(TASK DESCRIPTION):
From the data underneath, reproduce exactly the stretch that begins at the line with "6mm rods for" and ends after the line with "roofing work |".

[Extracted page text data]
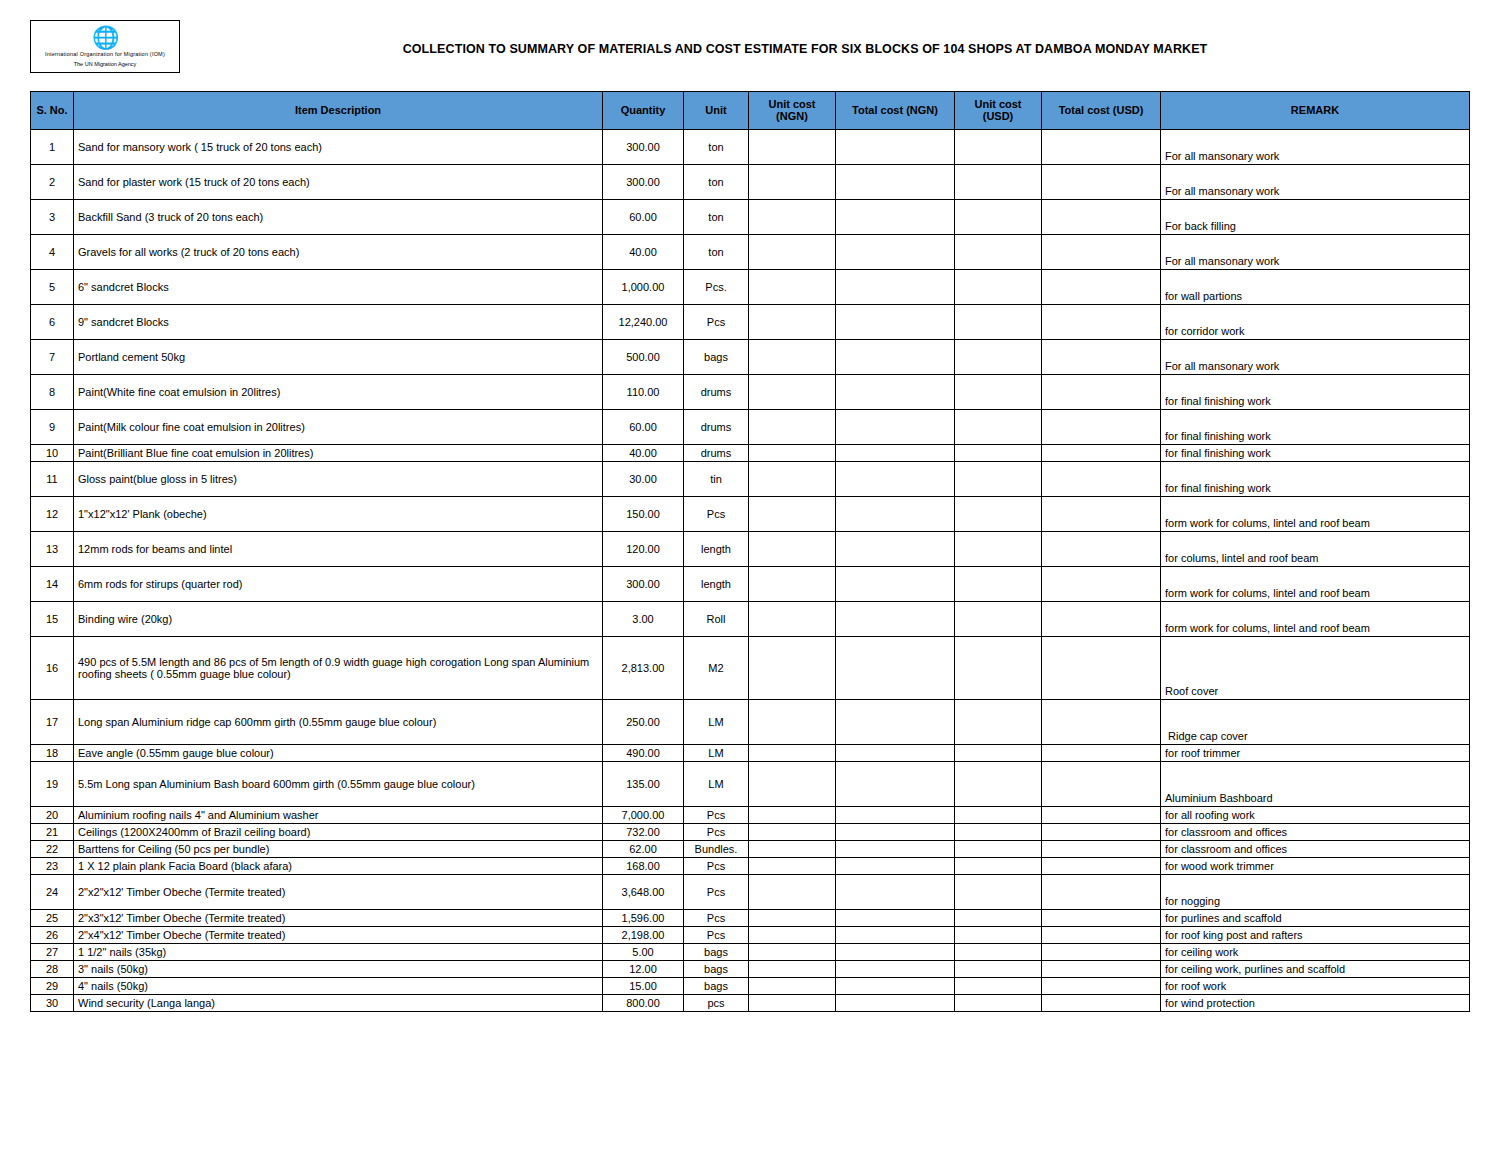🌐
International Organization for Migration (IOM)
The UN Migration Agency
COLLECTION TO SUMMARY OF MATERIALS AND COST ESTIMATE FOR SIX BLOCKS OF 104 SHOPS AT DAMBOA MONDAY MARKET
| S. No. | Item Description | Quantity | Unit | Unit cost (NGN) | Total cost (NGN) | Unit cost (USD) | Total cost (USD) | REMARK |
| --- | --- | --- | --- | --- | --- | --- | --- | --- |
| 1 | Sand for mansory work ( 15 truck of 20 tons each) | 300.00 | ton | | | | | For all mansonary work |
| 2 | Sand for plaster work (15 truck of 20 tons each) | 300.00 | ton | | | | | For all mansonary work |
| 3 | Backfill Sand (3 truck of 20 tons each) | 60.00 | ton | | | | | For back filling |
| 4 | Gravels for all works (2 truck of 20 tons each) | 40.00 | ton | | | | | For all mansonary work |
| 5 | 6" sandcret Blocks | 1,000.00 | Pcs. | | | | | for wall partions |
| 6 | 9" sandcret Blocks | 12,240.00 | Pcs | | | | | for corridor work |
| 7 | Portland cement 50kg | 500.00 | bags | | | | | For all mansonary work |
| 8 | Paint(White fine coat emulsion in 20litres) | 110.00 | drums | | | | | for final finishing work |
| 9 | Paint(Milk colour fine coat emulsion in 20litres) | 60.00 | drums | | | | | for final finishing work |
| 10 | Paint(Brilliant Blue fine coat emulsion in 20litres) | 40.00 | drums | | | | | for final finishing work |
| 11 | Gloss paint(blue gloss in 5 litres) | 30.00 | tin | | | | | for final finishing work |
| 12 | 1"x12"x12' Plank (obeche) | 150.00 | Pcs | | | | | form work for colums, lintel and roof beam |
| 13 | 12mm rods for beams and lintel | 120.00 | length | | | | | for colums, lintel and roof beam |
| 14 | 6mm rods for stirups (quarter rod) | 300.00 | length | | | | | form work for colums, lintel and roof beam |
| 15 | Binding wire (20kg) | 3.00 | Roll | | | | | form work for colums, lintel and roof beam |
| 16 | 490 pcs of 5.5M length and 86 pcs of 5m length of 0.9 width guage high corogation Long span Aluminium roofing sheets ( 0.55mm guage blue colour) | 2,813.00 | M2 | | | | | Roof cover |
| 17 | Long span Aluminium ridge cap 600mm girth (0.55mm gauge blue colour) | 250.00 | LM | | | | | Ridge cap cover |
| 18 | Eave angle (0.55mm gauge blue colour) | 490.00 | LM | | | | | for roof trimmer |
| 19 | 5.5m Long span Aluminium Bash board 600mm girth (0.55mm gauge blue colour) | 135.00 | LM | | | | | Aluminium Bashboard |
| 20 | Aluminium roofing nails 4" and Aluminium washer | 7,000.00 | Pcs | | | | | for all roofing work |
| 21 | Ceilings (1200X2400mm of Brazil ceiling board) | 732.00 | Pcs | | | | | for classroom and offices |
| 22 | Barttens for Ceiling (50 pcs per bundle) | 62.00 | Bundles. | | | | | for classroom and offices |
| 23 | 1 X 12 plain plank Facia Board (black afara) | 168.00 | Pcs | | | | | for wood work trimmer |
| 24 | 2"x2"x12' Timber Obeche (Termite treated) | 3,648.00 | Pcs | | | | | for nogging |
| 25 | 2"x3"x12' Timber Obeche (Termite treated) | 1,596.00 | Pcs | | | | | for purlines and scaffold |
| 26 | 2"x4"x12' Timber Obeche (Termite treated) | 2,198.00 | Pcs | | | | | for roof king post and rafters |
| 27 | 1 1/2" nails (35kg) | 5.00 | bags | | | | | for ceiling work |
| 28 | 3" nails (50kg) | 12.00 | bags | | | | | for ceiling work, purlines and scaffold |
| 29 | 4" nails (50kg) | 15.00 | bags | | | | | for roof work |
| 30 | Wind security (Langa langa) | 800.00 | pcs | | | | | for wind protection |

(PROBLEM SOLUTION):
| 14 | 6mm rods for stirups (quarter rod) | 300.00 | length | | | | | form work for colums, lintel and roof beam |
| 15 | Binding wire (20kg) | 3.00 | Roll | | | | | form work for colums, lintel and roof beam |
| 16 | 490 pcs of 5.5M length and 86 pcs of 5m length of 0.9 width guage high corogation Long span Aluminium roofing sheets ( 0.55mm guage blue colour) | 2,813.00 | M2 | | | | | Roof cover |
| 17 | Long span Aluminium ridge cap 600mm girth (0.55mm gauge blue colour) | 250.00 | LM | | | | | Ridge cap cover |
| 18 | Eave angle (0.55mm gauge blue colour) | 490.00 | LM | | | | | for roof trimmer |
| 19 | 5.5m Long span Aluminium Bash board 600mm girth (0.55mm gauge blue colour) | 135.00 | LM | | | | | Aluminium Bashboard |
| 20 | Aluminium roofing nails 4" and Aluminium washer | 7,000.00 | Pcs | | | | | for all roofing work |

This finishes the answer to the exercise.